Figs. 17 a-c: Radiographs taken at the time of fit of definitive prosthesis.
Follow up
At one-year review, favourable soft tissue contours and aesthetic outcomes were observed (Figs. 18 a-d). A discrepancy in the mucosal zenith of #23 compared with the contralateral canine was identified (Fig. 18 a) and attributed to an over-contoured prosthetic emergence profile, which could have been corrected at the time of bridge fitting. It had been accepted in the belief that the mucosa might migrate coronally in the fullness of time.

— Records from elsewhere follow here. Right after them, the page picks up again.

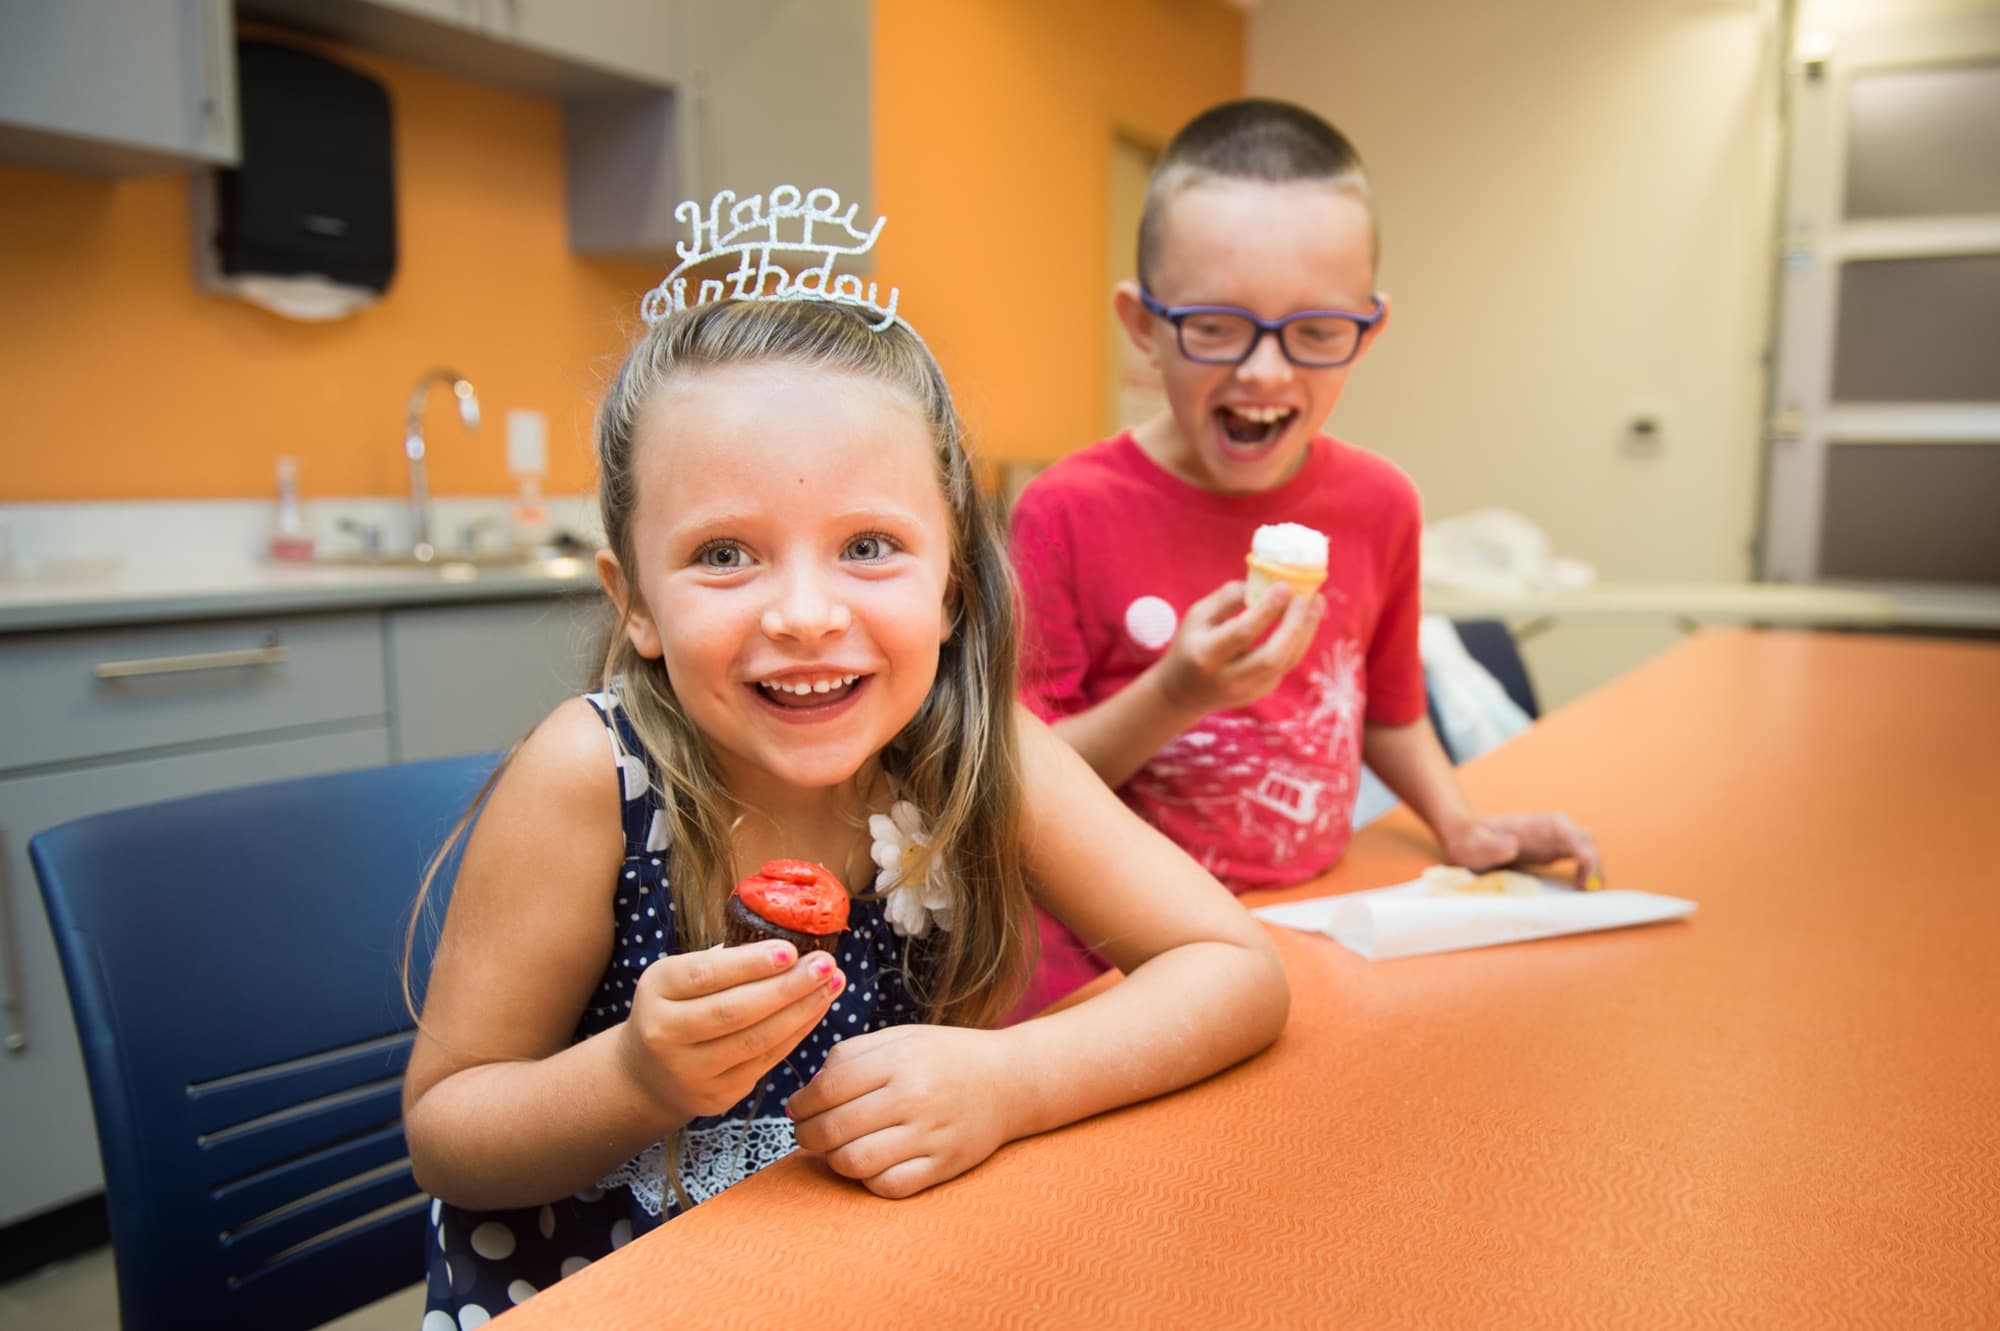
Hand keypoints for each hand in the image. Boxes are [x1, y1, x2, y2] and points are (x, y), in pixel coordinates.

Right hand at [618, 942, 844, 1122]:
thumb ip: (724, 960)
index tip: (790, 950)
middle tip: (826, 964)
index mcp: (656, 990)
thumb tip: (786, 938)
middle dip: (787, 987)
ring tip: (833, 984)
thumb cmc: (675, 1008)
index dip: (749, 964)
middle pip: (733, 1011)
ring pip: (755, 1040)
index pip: (704, 975)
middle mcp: (665, 1033)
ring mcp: (690, 1070)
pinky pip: (765, 1061)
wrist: (647, 1075)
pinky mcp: (716, 1096)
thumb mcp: (680, 976)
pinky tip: (817, 1009)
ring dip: (802, 1011)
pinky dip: (797, 1033)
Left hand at [787, 1024, 1011, 1199]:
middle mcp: (914, 1096)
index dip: (801, 1103)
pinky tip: (869, 1164)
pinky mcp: (944, 1165)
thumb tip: (808, 1090)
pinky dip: (868, 1180)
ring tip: (835, 1150)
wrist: (1010, 1081)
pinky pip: (888, 1186)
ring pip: (854, 1162)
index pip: (827, 1088)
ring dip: (833, 1160)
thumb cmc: (945, 1057)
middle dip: (807, 1135)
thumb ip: (852, 1054)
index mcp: (900, 1059)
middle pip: (833, 1129)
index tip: (797, 1108)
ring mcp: (930, 1134)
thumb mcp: (901, 1037)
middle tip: (806, 1133)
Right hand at [1156, 579, 1324, 715]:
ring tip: (1316, 603)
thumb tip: (1260, 585)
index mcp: (1206, 655)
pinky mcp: (1260, 692)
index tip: (1284, 586)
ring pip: (1286, 662)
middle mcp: (1228, 677)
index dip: (1266, 609)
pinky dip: (1299, 640)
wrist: (1184, 693)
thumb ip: (1225, 599)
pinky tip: (1305, 619)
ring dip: (1306, 631)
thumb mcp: (1196, 618)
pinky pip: (1286, 664)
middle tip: (1306, 598)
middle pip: (1272, 656)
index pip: (1242, 632)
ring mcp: (1247, 689)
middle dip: (1294, 626)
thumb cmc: (1191, 644)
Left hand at [1442, 812, 1603, 890]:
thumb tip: (1514, 845)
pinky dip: (1584, 873)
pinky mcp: (1551, 851)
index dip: (1588, 859)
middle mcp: (1552, 829)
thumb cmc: (1469, 840)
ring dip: (1592, 871)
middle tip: (1588, 893)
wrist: (1464, 835)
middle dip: (1595, 867)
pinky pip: (1578, 859)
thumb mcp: (1475, 845)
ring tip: (1583, 893)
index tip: (1585, 883)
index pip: (1576, 837)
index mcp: (1540, 825)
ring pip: (1587, 850)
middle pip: (1588, 843)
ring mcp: (1553, 840)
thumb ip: (1492, 845)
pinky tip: (1577, 888)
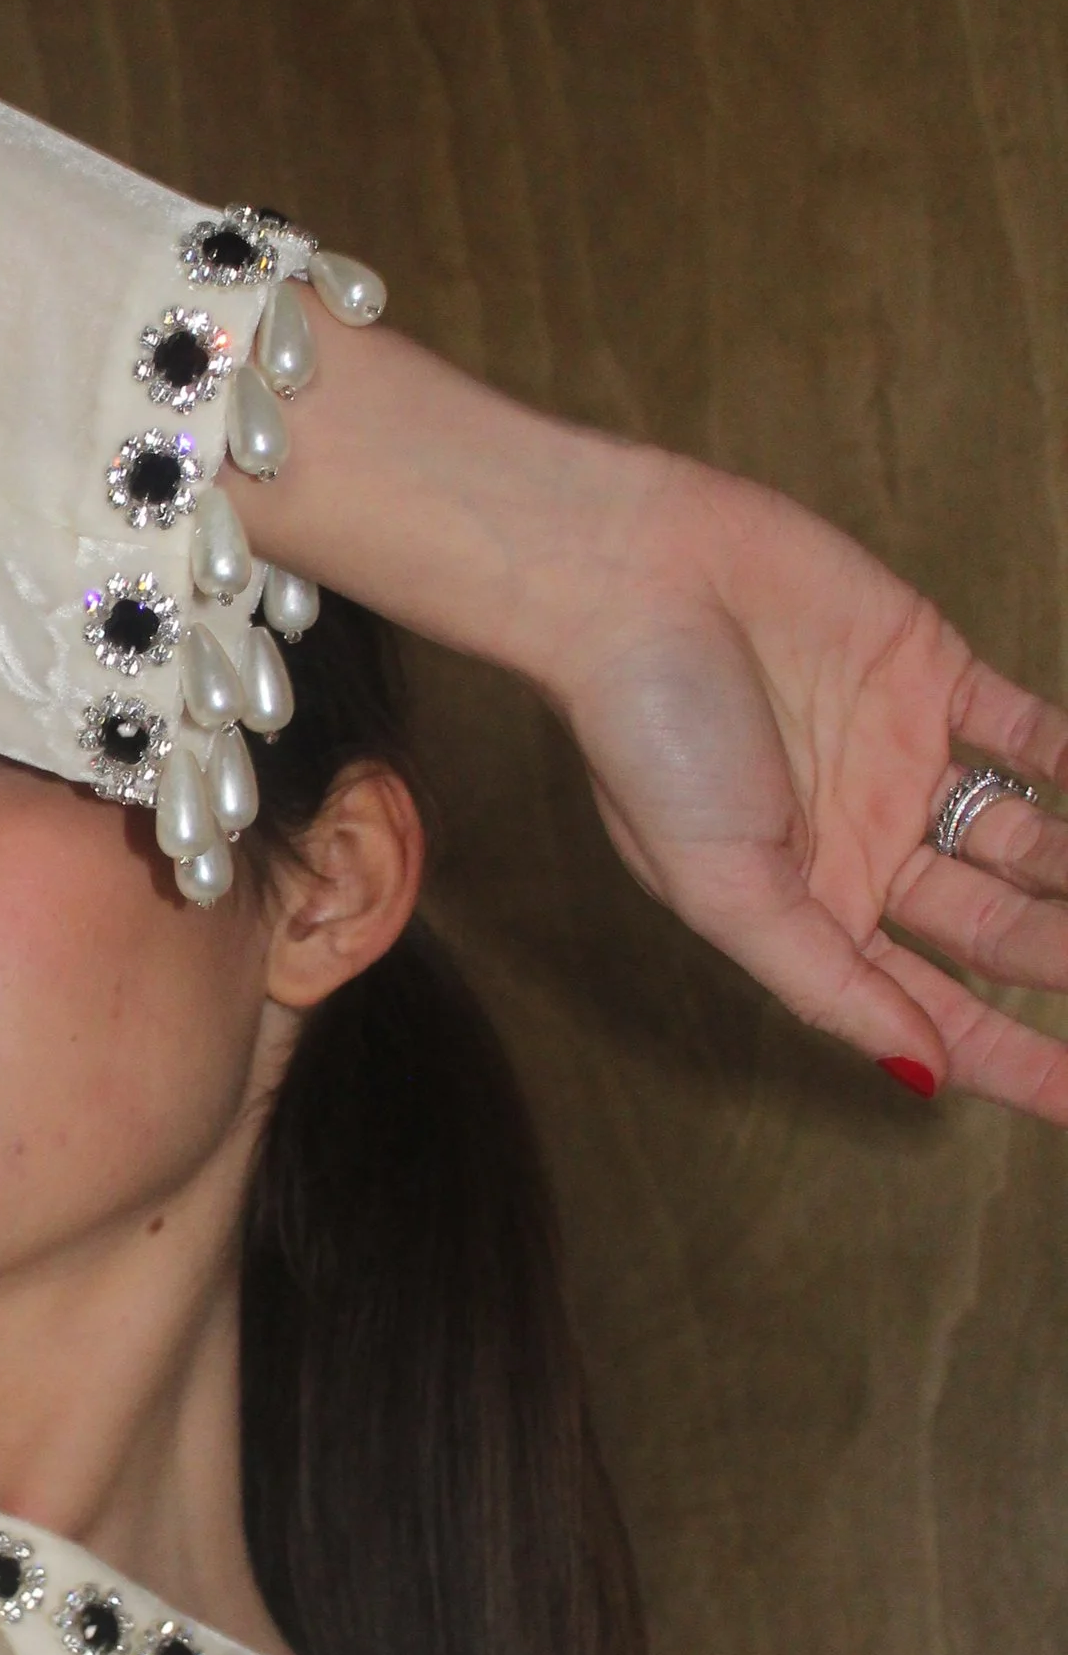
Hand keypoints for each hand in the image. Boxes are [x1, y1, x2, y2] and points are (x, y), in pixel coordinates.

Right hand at [545, 452, 1067, 1117]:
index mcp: (812, 907)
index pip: (931, 1004)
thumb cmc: (646, 741)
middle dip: (1059, 959)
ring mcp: (906, 758)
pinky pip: (1033, 731)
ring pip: (1029, 838)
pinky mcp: (932, 671)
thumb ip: (828, 983)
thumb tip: (923, 1072)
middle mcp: (868, 843)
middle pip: (996, 928)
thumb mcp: (727, 891)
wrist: (631, 581)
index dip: (1009, 1059)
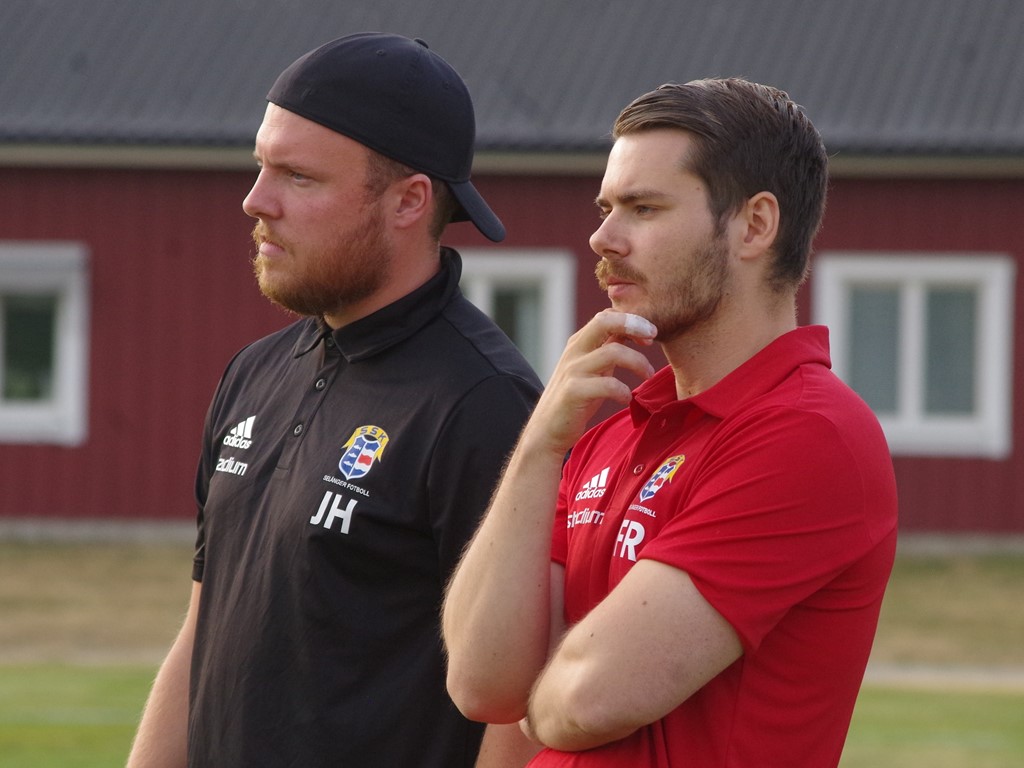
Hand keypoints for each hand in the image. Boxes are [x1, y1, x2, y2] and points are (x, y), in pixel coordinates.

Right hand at [526, 310, 656, 456]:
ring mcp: (573, 371)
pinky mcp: (574, 392)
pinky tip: (626, 399)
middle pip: (604, 321)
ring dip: (638, 362)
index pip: (607, 316)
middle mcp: (574, 351)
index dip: (632, 319)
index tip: (650, 336)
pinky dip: (624, 391)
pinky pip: (608, 385)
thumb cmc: (575, 398)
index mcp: (579, 343)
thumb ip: (607, 350)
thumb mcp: (592, 368)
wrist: (546, 430)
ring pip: (612, 352)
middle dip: (634, 324)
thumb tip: (632, 333)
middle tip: (653, 337)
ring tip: (647, 375)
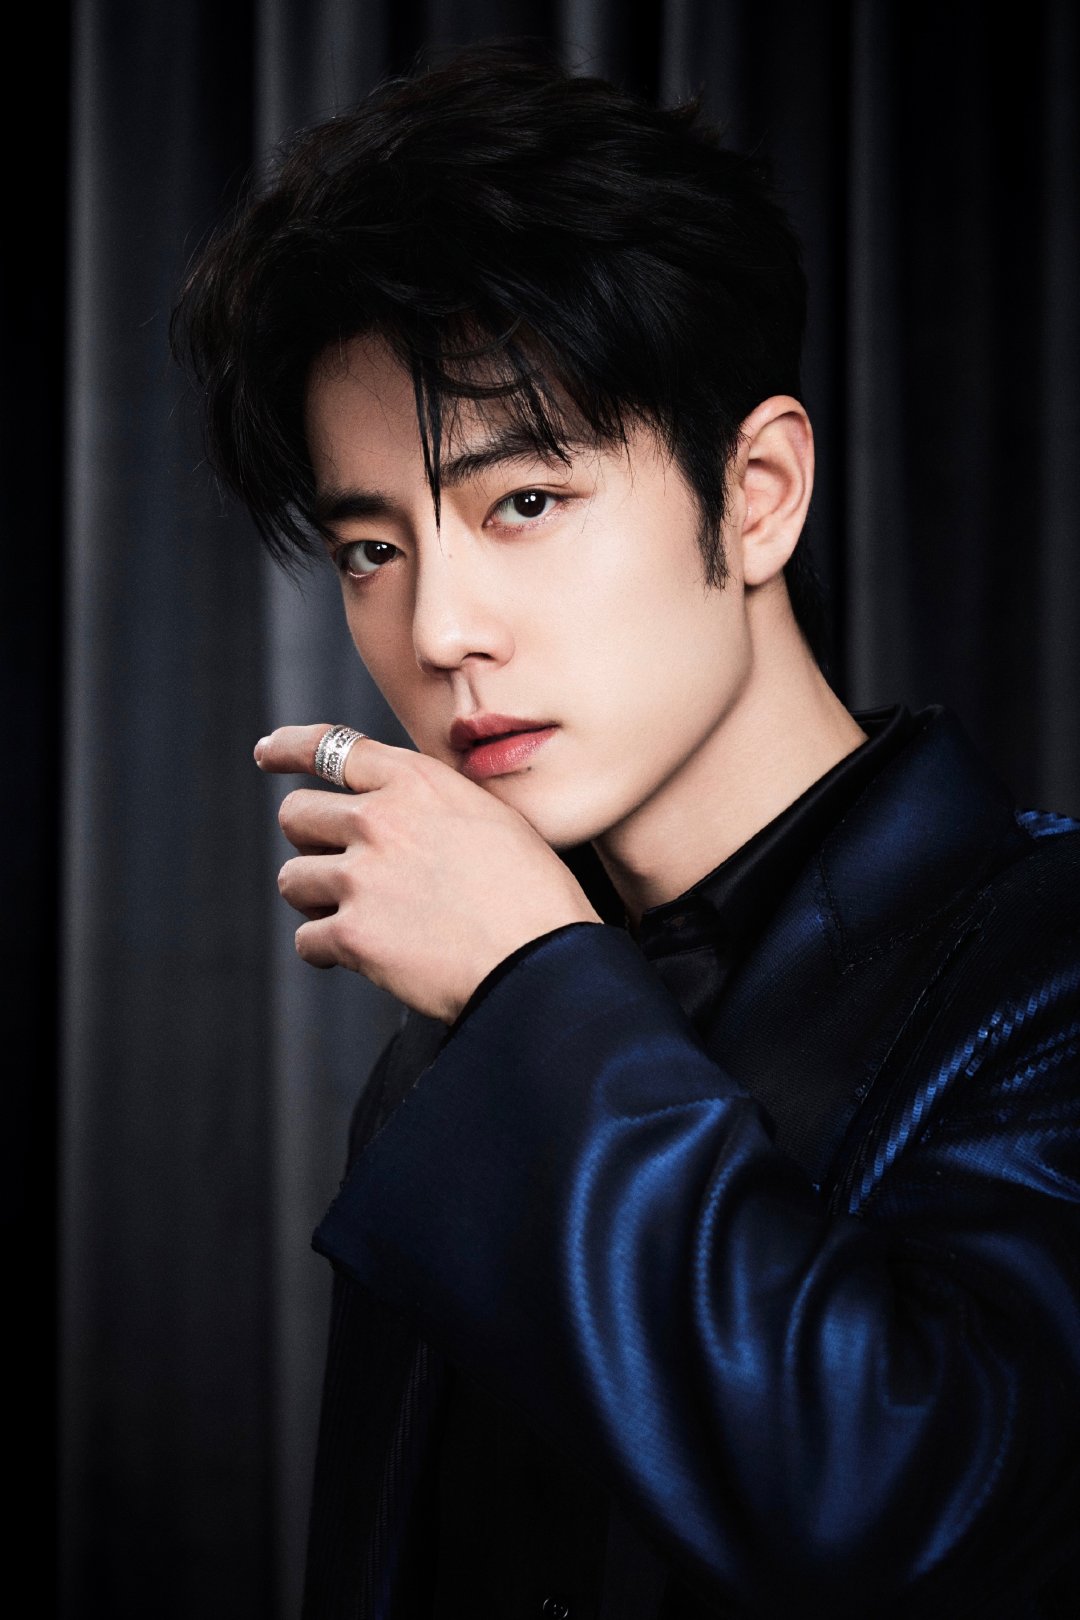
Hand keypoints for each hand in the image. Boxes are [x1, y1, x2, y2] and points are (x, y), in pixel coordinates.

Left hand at [255, 723, 602, 1023]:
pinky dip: (328, 951)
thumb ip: (435, 805)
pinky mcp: (352, 935)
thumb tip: (403, 813)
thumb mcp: (492, 818)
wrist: (542, 963)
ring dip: (318, 900)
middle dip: (312, 844)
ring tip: (363, 918)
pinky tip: (363, 957)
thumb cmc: (534, 897)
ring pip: (294, 879)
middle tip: (341, 871)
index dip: (290, 749)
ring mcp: (361, 876)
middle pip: (297, 816)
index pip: (331, 748)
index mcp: (418, 783)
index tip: (268, 755)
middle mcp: (380, 820)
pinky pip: (307, 939)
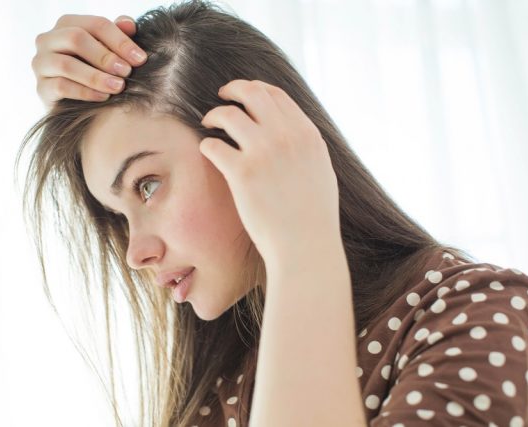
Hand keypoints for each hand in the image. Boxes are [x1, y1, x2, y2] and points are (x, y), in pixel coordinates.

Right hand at [32, 14, 147, 109]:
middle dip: (105, 56)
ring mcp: (41, 64)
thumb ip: (118, 35)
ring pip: (66, 65)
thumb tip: (129, 24)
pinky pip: (61, 87)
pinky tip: (104, 97)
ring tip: (118, 87)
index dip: (120, 40)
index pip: (96, 24)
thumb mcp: (108, 51)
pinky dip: (85, 92)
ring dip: (96, 76)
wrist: (75, 102)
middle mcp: (48, 40)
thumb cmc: (95, 69)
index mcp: (67, 24)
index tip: (140, 59)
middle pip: (76, 39)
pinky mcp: (41, 88)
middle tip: (127, 72)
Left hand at [200, 80, 340, 268]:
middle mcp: (286, 137)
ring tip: (208, 123)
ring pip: (228, 114)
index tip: (244, 94)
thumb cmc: (313, 216)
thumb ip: (305, 146)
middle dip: (233, 89)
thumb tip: (291, 132)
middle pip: (252, 93)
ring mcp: (263, 153)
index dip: (256, 89)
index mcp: (307, 134)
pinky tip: (208, 151)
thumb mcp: (320, 170)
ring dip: (214, 114)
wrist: (305, 245)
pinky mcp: (242, 173)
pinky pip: (213, 144)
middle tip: (221, 97)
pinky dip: (207, 144)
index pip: (276, 94)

Figs. 18 a-d: 1 year outcome.
To correct it, the bridge was removed. The black highlighted area shows the convex over-contoured emergence that would have pushed the mucosa apically (Figs. 19 a, b).
Figs. 19 a, b: The black highlighted area shows over-contoured emergence pushing the mucosal zenith more apically than desired.
The submucosal contour was modified chairside to create a more concave emergence profile (Fig. 20), and the bridge was returned to the patient (Fig. 21).
Figs. 20: Submucosal emergence modified and made more concave.
Fig. 21: Modified bridge replaced.
One week following reinsertion, coronal migration of the mucosal zenith was observed (Fig. 22), resulting in improved symmetry. This correction remained stable at the two-year follow-up (Fig 23). Radiographic assessment at two years confirmed continued marginal bone stability around all implants.
Fig. 23: A two-year review shows continuing stability of clinical and radiographic parameters.
Figs. 24 a-c: Radiographs taken at 2y follow up.
Treatment outcomes
This case demonstrates that excellent pink and white aesthetic outcomes can be achieved using Straumann TLC™ implants in immediate placement protocols within the maxillary aesthetic zone. Stable peri-implant soft tissue architecture and marginal bone levels were maintained over two years without the need for adjunctive connective tissue grafting (Figs. 13 a-e).
The key take-aways
- Tissue-level implants can be effectively utilised in immediate placement protocols within the maxillary aesthetic zone.
- Prosthetically driven digital planning is critical for precise control of emergence profiles and mucosal zeniths.
- Long-term stability of peri-implant soft tissue and marginal bone can be achieved in Tissue-level implants without adjunctive soft tissue grafting.